Il lavoro di Elisabetta e Thomas si sottrae tanto alle mitizzazioni quanto alle demonizzazioni pregiudiziali, e risulta particolarmente pregnante nell’evocare il complicato intreccio di luci e ombre, tensioni e contrasti di questa immane trasformazione, rappresentata tramite la metafora di un treno inarrestabile, che scatena poderose energie, ma che al tempo stesso produce nuove forme di costrizione: e la domanda niente affatto retorica che in proposito si pone, è se ci sia alternativa possibile all’esser totalmente e ineluttabilmente coinvolti nella sua corsa travolgente.

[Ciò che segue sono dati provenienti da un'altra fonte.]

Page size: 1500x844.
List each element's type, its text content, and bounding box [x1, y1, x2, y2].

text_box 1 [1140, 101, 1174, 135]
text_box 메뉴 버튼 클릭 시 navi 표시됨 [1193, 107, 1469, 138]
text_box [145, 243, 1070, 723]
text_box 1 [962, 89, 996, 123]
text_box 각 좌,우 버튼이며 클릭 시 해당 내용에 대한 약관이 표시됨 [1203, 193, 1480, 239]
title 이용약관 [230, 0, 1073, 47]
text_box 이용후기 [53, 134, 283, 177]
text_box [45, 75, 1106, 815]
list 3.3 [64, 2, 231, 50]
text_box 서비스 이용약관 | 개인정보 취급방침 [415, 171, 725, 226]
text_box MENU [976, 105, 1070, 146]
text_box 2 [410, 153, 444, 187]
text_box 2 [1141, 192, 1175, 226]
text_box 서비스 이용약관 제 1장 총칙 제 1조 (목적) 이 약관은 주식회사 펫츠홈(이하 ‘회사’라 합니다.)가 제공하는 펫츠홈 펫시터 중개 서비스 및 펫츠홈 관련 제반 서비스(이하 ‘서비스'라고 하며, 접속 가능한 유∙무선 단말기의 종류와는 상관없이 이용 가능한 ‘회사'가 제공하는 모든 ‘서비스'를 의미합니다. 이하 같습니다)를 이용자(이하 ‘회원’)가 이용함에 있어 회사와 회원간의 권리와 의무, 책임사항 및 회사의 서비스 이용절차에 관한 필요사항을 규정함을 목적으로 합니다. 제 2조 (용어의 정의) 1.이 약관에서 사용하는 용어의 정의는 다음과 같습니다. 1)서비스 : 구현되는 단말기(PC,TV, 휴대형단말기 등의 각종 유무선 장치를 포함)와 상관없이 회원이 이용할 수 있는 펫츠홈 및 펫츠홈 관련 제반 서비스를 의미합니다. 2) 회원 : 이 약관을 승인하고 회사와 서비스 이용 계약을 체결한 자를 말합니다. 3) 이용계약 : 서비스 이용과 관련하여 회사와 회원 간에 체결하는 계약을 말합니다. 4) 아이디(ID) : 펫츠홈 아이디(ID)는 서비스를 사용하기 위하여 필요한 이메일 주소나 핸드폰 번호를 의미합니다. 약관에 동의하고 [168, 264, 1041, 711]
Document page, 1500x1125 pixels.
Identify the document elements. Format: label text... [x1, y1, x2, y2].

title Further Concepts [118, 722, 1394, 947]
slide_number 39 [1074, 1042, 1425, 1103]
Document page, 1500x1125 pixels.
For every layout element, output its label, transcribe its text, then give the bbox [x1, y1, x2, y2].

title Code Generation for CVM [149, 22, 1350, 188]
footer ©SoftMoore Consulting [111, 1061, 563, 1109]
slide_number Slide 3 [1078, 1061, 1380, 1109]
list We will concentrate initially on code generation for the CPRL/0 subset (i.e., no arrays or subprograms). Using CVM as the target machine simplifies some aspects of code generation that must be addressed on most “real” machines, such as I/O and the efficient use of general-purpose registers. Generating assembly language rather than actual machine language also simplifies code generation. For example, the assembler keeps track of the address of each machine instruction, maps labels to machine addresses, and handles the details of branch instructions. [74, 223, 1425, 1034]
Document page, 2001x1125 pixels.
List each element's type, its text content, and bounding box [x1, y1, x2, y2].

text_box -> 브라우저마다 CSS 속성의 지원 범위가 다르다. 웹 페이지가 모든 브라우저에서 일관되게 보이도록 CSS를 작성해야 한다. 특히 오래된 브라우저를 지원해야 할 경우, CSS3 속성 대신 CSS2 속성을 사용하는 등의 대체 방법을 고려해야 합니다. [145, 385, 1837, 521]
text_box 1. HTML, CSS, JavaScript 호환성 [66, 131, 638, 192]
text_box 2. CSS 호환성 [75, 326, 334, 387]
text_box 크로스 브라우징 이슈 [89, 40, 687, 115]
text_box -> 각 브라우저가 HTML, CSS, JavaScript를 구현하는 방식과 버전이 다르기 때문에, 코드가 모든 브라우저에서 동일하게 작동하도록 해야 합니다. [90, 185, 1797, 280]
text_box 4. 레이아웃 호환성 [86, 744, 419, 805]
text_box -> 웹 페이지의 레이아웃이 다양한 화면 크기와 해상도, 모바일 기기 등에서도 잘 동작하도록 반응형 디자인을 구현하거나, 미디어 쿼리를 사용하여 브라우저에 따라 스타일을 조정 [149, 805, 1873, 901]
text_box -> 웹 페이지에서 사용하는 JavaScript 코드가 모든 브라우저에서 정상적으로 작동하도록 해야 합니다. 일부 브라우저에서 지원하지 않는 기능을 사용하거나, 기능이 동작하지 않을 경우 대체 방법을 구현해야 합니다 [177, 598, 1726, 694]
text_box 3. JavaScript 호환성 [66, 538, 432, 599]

E’ questo un interrogativo che sta sullo sfondo anche della rappresentazione dei cinesi della diaspora – visti attraverso gli occhi dei più giovani che spesso se ne fanno (non senza fatica) intermediatori linguistici e culturali – e a quanto pare connotati non meno dei cinesi della madrepatria da una strenua dedizione al lavoro e alla famiglia che si suole classificare come “tipicamente confuciana”, ma che i più vecchi tra noi riconosceranno invece per certi versi affine ad atteggiamenti d’un tempo assai poco esotici e alquanto familiari, ossia allo spirito di sacrificio in nome del futuro di figli e nipoti che ha caratterizzato generazioni passate di nostri connazionali, inclusa quella che ha ricostruito l’Italia nel dopoguerra, per cui l’emancipazione dalla povertà era un’ ardua battaglia quotidiana. Comunque si esaminino tali dinamiche, si tratta comunque di vissuti intricati, la cui valutazione in termini di costi e benefici (non solo economici) per i soggetti che vi sono a vario titolo implicati richiederebbe ulteriori, approfondite indagini. In ogni caso, esse non appaiono riconducibili tout court, nella loro problematica densità esistenziale, alla magniloquente celebrazione della funzionalità e dell’efficienza di una disciplina autoritaria che oggi viene presentata dalla leadership della RPC (e da non pochi suoi apologeti occidentali) come indiscutibile ed eterna quintessenza della sinità.
Nella non-conclusione che Project China configura, v’è l’invito a oltrepassare tale genere di rappresentazione astratta e reificata per restituire visibilità alla concretezza irriducibile delle esperienze umane a cui essa ambisce a sovrapporsi, e a continuare con nuovi viatici l’esplorazione intrapresa.